What you have to do >>
Each line below from the one containing "204: (462, 48)" through the one containing "224: (499, 108)" is to be given again exactly, and no line outside that span.

Materials provided >>
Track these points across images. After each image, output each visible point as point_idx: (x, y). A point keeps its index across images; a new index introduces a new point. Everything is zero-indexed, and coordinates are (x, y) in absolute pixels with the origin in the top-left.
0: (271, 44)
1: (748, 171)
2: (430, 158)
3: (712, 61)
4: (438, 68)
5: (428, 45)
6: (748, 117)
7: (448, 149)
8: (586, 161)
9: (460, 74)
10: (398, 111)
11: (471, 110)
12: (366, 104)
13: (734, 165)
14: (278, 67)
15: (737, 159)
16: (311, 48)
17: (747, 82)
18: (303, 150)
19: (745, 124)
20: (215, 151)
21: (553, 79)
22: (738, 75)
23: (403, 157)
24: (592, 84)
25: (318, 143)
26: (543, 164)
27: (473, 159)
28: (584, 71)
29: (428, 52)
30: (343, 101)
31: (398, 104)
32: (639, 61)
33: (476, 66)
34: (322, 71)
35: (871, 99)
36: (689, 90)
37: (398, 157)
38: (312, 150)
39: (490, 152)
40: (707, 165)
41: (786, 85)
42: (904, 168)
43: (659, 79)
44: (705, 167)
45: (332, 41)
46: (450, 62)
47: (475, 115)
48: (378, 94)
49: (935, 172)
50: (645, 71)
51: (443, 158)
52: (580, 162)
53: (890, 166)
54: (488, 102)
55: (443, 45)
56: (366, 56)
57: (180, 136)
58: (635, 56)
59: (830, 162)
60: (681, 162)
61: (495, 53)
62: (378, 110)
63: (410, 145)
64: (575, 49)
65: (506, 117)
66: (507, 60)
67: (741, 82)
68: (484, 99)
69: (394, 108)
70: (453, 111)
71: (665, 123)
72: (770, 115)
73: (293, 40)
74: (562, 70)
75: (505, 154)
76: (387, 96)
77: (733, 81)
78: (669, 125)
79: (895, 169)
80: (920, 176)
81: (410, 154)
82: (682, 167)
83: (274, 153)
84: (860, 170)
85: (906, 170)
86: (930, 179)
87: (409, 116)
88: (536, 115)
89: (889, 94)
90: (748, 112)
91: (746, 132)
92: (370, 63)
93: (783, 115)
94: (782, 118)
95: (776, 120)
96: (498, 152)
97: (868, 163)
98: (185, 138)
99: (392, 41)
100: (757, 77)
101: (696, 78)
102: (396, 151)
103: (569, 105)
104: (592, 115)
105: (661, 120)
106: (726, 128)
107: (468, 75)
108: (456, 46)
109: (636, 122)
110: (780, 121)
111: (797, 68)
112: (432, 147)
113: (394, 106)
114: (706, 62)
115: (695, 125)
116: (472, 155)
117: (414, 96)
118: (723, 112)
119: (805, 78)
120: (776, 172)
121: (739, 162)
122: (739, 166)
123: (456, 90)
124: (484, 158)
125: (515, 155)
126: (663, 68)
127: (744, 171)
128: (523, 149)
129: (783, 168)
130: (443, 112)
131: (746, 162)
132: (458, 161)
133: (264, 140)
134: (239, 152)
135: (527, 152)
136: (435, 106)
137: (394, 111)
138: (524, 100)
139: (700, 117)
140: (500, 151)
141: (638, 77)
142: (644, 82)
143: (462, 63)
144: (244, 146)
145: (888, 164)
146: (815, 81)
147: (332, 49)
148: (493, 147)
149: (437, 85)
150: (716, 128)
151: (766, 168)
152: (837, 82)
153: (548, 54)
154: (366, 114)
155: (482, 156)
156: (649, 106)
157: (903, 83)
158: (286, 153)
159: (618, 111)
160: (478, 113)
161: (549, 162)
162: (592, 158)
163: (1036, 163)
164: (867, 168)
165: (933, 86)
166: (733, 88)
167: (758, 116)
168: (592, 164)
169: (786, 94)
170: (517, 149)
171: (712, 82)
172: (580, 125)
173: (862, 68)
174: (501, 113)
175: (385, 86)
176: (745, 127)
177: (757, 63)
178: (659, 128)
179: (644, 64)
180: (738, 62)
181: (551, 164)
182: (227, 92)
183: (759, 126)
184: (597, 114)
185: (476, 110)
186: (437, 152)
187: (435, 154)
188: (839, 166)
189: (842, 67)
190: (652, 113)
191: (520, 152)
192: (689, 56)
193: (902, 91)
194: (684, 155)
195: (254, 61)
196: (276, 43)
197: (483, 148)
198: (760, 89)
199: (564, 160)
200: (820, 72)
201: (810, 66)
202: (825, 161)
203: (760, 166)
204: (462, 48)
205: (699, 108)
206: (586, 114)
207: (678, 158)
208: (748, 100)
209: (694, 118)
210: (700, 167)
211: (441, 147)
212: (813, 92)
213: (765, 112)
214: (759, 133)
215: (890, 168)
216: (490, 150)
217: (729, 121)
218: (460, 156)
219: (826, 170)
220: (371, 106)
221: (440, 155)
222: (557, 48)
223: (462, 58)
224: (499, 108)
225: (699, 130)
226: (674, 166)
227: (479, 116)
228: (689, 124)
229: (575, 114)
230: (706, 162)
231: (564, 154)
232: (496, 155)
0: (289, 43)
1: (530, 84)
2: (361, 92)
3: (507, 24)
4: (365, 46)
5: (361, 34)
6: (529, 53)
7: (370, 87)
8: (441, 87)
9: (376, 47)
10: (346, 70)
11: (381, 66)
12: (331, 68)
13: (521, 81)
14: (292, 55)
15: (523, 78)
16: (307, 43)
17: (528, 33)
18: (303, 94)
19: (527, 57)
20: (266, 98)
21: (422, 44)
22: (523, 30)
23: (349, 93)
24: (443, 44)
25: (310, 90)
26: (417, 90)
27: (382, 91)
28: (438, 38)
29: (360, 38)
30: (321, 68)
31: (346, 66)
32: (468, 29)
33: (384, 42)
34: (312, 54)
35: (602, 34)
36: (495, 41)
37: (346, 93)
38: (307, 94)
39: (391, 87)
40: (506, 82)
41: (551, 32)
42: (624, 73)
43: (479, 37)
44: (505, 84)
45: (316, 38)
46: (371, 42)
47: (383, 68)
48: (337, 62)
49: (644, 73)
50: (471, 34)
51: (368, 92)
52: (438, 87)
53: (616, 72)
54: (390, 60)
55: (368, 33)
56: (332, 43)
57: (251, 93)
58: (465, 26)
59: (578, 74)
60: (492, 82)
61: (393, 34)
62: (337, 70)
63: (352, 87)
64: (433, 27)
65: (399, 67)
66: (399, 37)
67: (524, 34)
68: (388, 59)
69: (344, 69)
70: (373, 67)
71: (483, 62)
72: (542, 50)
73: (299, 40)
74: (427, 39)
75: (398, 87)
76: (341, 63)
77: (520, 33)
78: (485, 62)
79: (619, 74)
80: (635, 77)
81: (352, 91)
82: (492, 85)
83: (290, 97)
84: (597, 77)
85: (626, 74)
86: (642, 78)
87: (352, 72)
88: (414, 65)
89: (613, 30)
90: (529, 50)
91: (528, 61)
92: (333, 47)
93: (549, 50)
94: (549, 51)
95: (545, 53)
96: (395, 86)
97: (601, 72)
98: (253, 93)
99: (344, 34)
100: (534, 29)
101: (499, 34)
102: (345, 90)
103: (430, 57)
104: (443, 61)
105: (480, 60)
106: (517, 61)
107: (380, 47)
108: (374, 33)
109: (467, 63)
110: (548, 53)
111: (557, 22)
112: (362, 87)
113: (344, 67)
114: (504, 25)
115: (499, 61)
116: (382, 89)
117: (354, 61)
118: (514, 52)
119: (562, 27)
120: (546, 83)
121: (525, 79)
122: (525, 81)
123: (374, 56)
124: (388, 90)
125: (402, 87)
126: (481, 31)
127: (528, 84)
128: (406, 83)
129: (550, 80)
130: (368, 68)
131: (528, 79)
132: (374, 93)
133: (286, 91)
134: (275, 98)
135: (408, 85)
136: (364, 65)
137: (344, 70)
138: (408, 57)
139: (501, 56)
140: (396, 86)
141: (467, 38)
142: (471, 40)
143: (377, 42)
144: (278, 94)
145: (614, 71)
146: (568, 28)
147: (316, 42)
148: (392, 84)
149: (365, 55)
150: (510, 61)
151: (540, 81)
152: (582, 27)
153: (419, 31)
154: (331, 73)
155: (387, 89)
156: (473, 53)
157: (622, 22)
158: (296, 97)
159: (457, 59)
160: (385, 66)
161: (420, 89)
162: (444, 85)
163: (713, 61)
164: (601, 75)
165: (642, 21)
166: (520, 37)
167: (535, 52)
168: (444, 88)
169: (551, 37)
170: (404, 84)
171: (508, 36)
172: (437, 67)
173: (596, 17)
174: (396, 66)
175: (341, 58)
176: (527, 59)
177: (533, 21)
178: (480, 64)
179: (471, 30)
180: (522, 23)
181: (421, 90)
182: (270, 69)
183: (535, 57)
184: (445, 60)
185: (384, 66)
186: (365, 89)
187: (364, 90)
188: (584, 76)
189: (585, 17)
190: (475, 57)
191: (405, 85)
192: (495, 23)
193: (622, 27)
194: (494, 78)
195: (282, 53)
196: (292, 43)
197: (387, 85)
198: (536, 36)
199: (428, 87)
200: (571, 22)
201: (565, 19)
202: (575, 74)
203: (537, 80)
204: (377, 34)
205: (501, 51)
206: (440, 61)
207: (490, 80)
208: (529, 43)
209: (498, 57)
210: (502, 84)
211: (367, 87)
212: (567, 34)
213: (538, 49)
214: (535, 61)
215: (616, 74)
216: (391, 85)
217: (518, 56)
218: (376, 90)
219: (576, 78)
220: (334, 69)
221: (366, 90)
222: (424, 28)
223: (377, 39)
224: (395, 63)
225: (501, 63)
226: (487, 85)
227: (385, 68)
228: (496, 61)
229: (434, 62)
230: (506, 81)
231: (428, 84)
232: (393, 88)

Reply >>
204: (462, 48)
205: (699, 108)
206: (586, 114)
207: (678, 158)
208: (748, 100)
209: (694, 118)
210: (700, 167)
211: (441, 147)
212: (813, 92)
213: (765, 112)
214: (759, 133)
215: (890, 168)
216: (490, 150)
217: (729, 121)
218: (460, 156)
219: (826, 170)
220: (371, 106)
221: (440, 155)
222: (557, 48)
223: (462, 58)
224: (499, 108)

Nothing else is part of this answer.